Import cargo volume at major US container ports should climb steadily this summer, but will remain below record-setting levels seen during most of the pandemic, according to the Global Port Tracker report released recently by the National Retail Federation (NRF) and Hackett Associates.

“Last spring and summer were the busiest ever as consumers spent freely and retailers brought in merchandise to meet demand,” NRF vice president for supply chain and customs policy Jonathan Gold said.

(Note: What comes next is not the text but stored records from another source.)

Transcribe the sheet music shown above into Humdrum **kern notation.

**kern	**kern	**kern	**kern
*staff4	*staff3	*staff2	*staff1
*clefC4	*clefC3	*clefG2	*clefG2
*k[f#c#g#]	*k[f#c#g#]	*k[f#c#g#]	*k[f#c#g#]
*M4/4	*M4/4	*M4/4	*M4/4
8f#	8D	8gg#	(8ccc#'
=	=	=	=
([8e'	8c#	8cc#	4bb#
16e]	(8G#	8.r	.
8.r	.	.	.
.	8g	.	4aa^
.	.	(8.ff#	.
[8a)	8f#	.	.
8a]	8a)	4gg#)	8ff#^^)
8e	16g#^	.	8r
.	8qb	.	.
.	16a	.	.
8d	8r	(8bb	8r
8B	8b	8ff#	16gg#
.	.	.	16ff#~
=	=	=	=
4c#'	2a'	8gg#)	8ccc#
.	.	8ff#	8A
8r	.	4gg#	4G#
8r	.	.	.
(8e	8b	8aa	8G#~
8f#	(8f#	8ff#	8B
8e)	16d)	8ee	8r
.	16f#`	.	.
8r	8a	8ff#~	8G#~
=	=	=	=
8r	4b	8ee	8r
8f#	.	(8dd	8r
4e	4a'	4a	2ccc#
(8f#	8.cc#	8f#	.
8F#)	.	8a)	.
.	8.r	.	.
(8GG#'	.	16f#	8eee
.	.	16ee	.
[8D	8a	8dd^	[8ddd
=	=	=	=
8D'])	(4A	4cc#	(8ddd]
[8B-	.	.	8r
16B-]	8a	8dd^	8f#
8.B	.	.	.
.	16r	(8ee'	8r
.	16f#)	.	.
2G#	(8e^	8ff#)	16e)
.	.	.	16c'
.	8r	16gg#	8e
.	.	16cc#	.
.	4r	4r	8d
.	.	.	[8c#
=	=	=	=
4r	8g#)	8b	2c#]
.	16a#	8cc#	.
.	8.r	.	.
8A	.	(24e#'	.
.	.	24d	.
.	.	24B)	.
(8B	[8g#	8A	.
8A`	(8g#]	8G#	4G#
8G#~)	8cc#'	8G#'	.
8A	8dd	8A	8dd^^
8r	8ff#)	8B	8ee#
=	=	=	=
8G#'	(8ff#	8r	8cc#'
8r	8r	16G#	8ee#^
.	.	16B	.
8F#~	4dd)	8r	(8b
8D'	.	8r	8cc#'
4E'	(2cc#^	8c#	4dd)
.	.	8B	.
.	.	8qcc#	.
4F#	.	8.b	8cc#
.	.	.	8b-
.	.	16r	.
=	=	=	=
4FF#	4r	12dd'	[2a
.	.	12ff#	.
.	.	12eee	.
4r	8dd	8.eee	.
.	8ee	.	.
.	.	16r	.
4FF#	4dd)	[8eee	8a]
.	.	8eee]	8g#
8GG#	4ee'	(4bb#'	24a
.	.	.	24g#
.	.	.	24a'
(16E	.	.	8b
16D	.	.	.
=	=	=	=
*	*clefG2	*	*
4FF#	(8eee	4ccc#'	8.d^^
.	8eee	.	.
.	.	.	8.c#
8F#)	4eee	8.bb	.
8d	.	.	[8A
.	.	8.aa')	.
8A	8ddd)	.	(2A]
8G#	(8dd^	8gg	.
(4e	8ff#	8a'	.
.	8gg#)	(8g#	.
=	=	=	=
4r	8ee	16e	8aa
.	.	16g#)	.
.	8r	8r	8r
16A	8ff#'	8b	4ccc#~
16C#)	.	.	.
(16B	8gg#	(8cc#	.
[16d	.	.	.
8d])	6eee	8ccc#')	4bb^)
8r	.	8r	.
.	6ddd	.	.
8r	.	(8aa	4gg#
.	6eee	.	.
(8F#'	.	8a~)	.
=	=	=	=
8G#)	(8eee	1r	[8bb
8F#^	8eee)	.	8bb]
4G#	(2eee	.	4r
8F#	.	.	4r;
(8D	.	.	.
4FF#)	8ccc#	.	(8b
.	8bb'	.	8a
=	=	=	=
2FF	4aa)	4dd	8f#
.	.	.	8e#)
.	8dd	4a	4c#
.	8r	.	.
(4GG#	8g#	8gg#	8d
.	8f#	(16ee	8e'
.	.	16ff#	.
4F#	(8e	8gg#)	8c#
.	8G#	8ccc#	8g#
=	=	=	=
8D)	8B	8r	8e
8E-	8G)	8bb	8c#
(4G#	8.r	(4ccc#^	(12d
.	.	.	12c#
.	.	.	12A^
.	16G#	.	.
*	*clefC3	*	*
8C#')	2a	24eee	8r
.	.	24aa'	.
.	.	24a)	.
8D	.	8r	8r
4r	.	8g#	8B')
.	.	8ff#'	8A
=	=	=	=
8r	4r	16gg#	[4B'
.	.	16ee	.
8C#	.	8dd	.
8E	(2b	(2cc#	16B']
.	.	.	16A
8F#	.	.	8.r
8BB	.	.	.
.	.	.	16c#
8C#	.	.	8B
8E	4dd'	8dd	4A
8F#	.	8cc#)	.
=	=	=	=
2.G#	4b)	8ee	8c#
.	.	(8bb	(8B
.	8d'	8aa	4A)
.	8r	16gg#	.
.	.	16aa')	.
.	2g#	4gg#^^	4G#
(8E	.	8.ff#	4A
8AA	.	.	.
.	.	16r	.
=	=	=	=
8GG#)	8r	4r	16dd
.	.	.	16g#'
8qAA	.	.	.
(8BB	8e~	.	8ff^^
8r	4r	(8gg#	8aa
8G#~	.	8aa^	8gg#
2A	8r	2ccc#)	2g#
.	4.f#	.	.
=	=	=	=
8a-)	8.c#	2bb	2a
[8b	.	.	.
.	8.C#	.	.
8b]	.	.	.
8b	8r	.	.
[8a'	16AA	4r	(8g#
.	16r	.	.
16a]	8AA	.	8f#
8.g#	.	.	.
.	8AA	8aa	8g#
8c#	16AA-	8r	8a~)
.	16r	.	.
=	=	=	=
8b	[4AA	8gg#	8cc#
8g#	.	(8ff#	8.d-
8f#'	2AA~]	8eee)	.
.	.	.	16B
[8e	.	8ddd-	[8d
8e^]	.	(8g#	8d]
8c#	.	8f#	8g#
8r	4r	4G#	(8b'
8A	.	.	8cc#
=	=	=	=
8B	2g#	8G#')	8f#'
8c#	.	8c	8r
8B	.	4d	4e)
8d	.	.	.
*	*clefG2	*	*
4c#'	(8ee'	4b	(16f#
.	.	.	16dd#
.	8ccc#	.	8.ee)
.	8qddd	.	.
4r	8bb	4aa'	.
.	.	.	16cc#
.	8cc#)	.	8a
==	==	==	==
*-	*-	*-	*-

“This year won’t repeat that, but the numbers we’re expecting would have been considered normal before the pandemic. The priority at the moment is resolving labor negotiations at the West Coast ports and avoiding any self-inflicted supply chain challenges on top of those we’ve faced the past three years,” he said in an NRF press release.

The contract between the International Longshore and Warehouse Union and the Pacific Maritime Association expired on July 1 last year. Workers remain on the job, but many shippers have shifted cargo elsewhere to avoid any potential disruption. Negotiations between both sides are under way.

“Compared with last year, the flow of import containers on the West Coast continues to decline along with demand as carriers increasingly drop service to Los Angeles-area ports but stretch voyages to include other ports of call to help absorb excess capacity,” Hackett Associates founder Ben Hackett said.

Meanwhile, freight rates have been affected by the fall in demand, but new ships are starting to show up and more have been ordered—a sign that carriers expect demand will improve by the time the new vessels are delivered, he added.

US ports covered by the tracker handled 1.55 million twenty-foot equivalent units (TEU) in February—down by 14.4 per cent from January and down by 26.8 per cent year on year (YoY).

February is historically the slowest month of the year, but the number was the lowest since 1.53 million TEU in May 2020, when many factories in Asia and most US stores were closed due to the pandemic.

The first half of 2023 is forecast at 10.8 million TEU, down by 20.2 per cent YoY. Imports for all of 2022 totaled 25.5 million TEU, down by 1.2 per cent from the annual record of 25.8 million TEU set in 2021.